Tony Woodlief | Author

All Over But the Crying

It appears that Republican control of the Senate now turns on Conrad Burns in Montana, and George Allen in Virginia. I have an image of a desperate Snow White, perhaps not so snowy white any more, pinning her hopes for rescue on Sleepy and Dopey.

In the House, meanwhile, a host of feckless rulers was turned out, replaced by a host of fresh-faced busybodies, most of whom show no sign of ruling with more wisdom or principle than their vanquished foes. It brings to mind an observation by H.L. Mencken:

“Under democracy one party always devotes its chief energies to trying to prove that the other party is unfit to rule – and both commonly succeed, and are right.”

To those convinced that the country has now taken a turn for the worse, Mencken offers grim consolation:

“Democracy is the theory that the common people know what they want, and deserve to get it good and hard.”

One of my closest friends recently sent me an impassioned email, reminding me that we are at war, and that while the Republicans have failed in many respects, they are a darn sight better than the Democrats when it comes to national security and long-term prosperity. I understand this reasoning, and I respect it. I trust that the majority of my readers, both left and right, vote out of a conscientious desire to do what is best for our country.

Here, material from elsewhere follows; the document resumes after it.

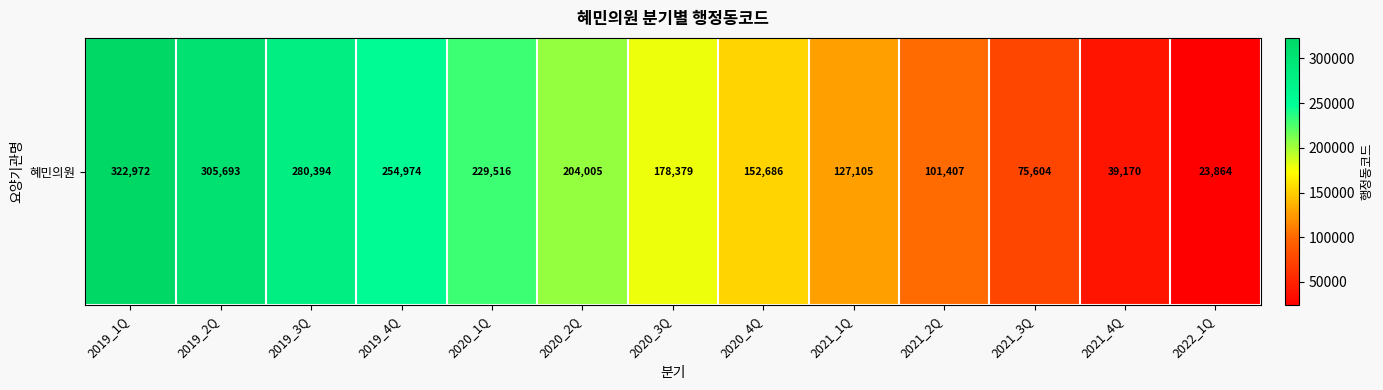

Reading left to right, list all the values displayed in this chart.

322972	305693	280394	254974	229516	204005	178379	152686	127105	101407	75604	39170	23864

I used to feel that way as well, but something’s changed, for me. I am convinced that when we cast our vote for someone, we are giving sanction to his acts. I am no saint. I don’t expect to be represented by saints. But I think it is reasonable to expect that our rulers act on principle. This means doing, at times, what is unpopular with the press, the pundits, and quite often, citizens. It is the fundamental dividing line between a Ronald Reagan and a William Clinton, an Abraham Lincoln and a Herbert Hoover. Would a Congress full of people committed to the stated principles of the Republican Party have presided over a two hundred percent increase in pork barrel projects, a near tripling of earmarks, and a fifty percent increase in the size of the federal government? In what sense are these people better than their opponents? Their tenuous consent to a protracted, hubristic exercise in nation-building?

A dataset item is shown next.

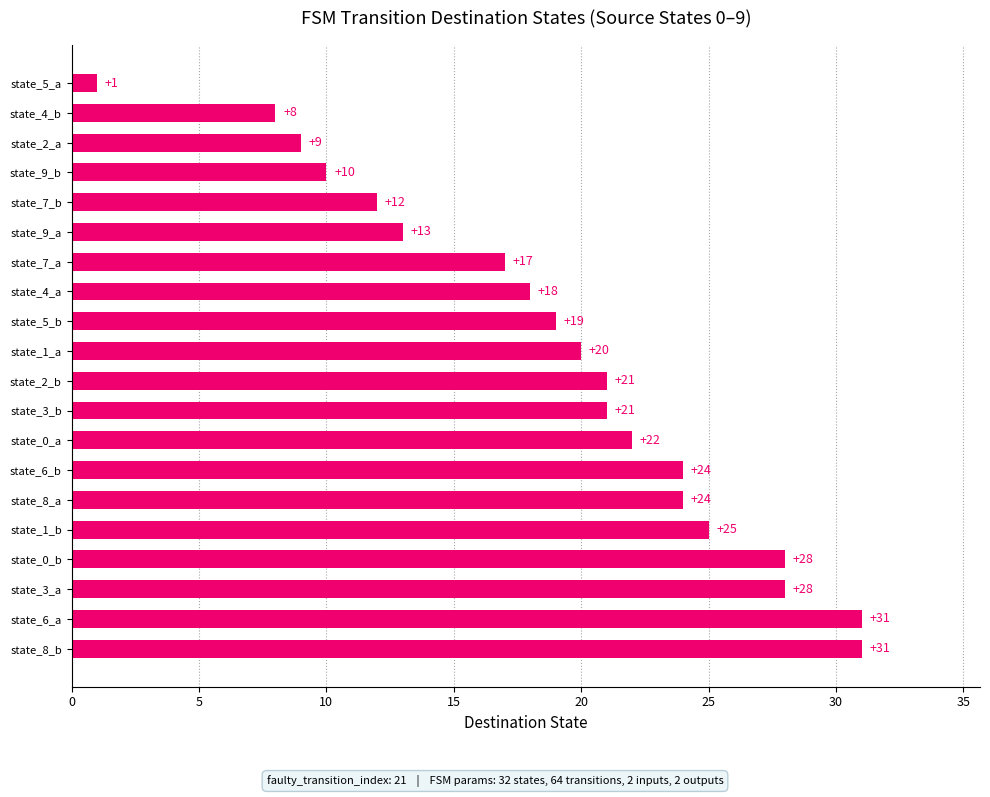

The chart shows a value of 7 at state_8_a. True or false?

False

To be sure, there are people with principle in Congress. I don’t agree with Joe Lieberman or Jeff Flake on everything, but I admire the fact that they don’t let opinion polls determine their actions. How many other elected officials can say the same thing?

I don’t expect the new crop of meddlers to do anything other than undermine prosperity and hamstring the West in its conflict with Islamofascists. In doing so, however, they will act according to their natures, and their principles, and their promises. I would rather we be bloodied by the ignorant than slowly strangled by hypocrites. There’s something nobler in the former, I think.

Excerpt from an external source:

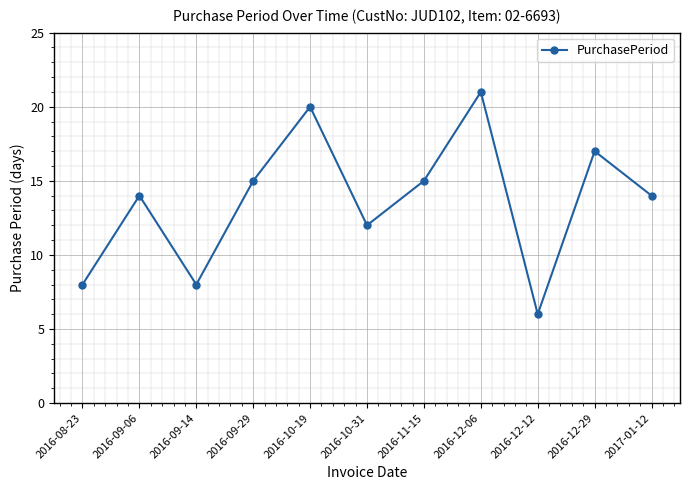

Count the number of categories in the chart.

11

I believe America is an exceptional country, not yet succumbed to European nihilism. The party that proclaims liberty needs time in the wilderness, to reflect on why, whenever its members attain office, they set about corrupting ourselves and telling people what they think they want to hear. I still believe that people who are willing to speak unpleasant truths in love, while consistently acting on principle, can win office. The question is: where are they? Perhaps the Republicans need a few years to figure that out.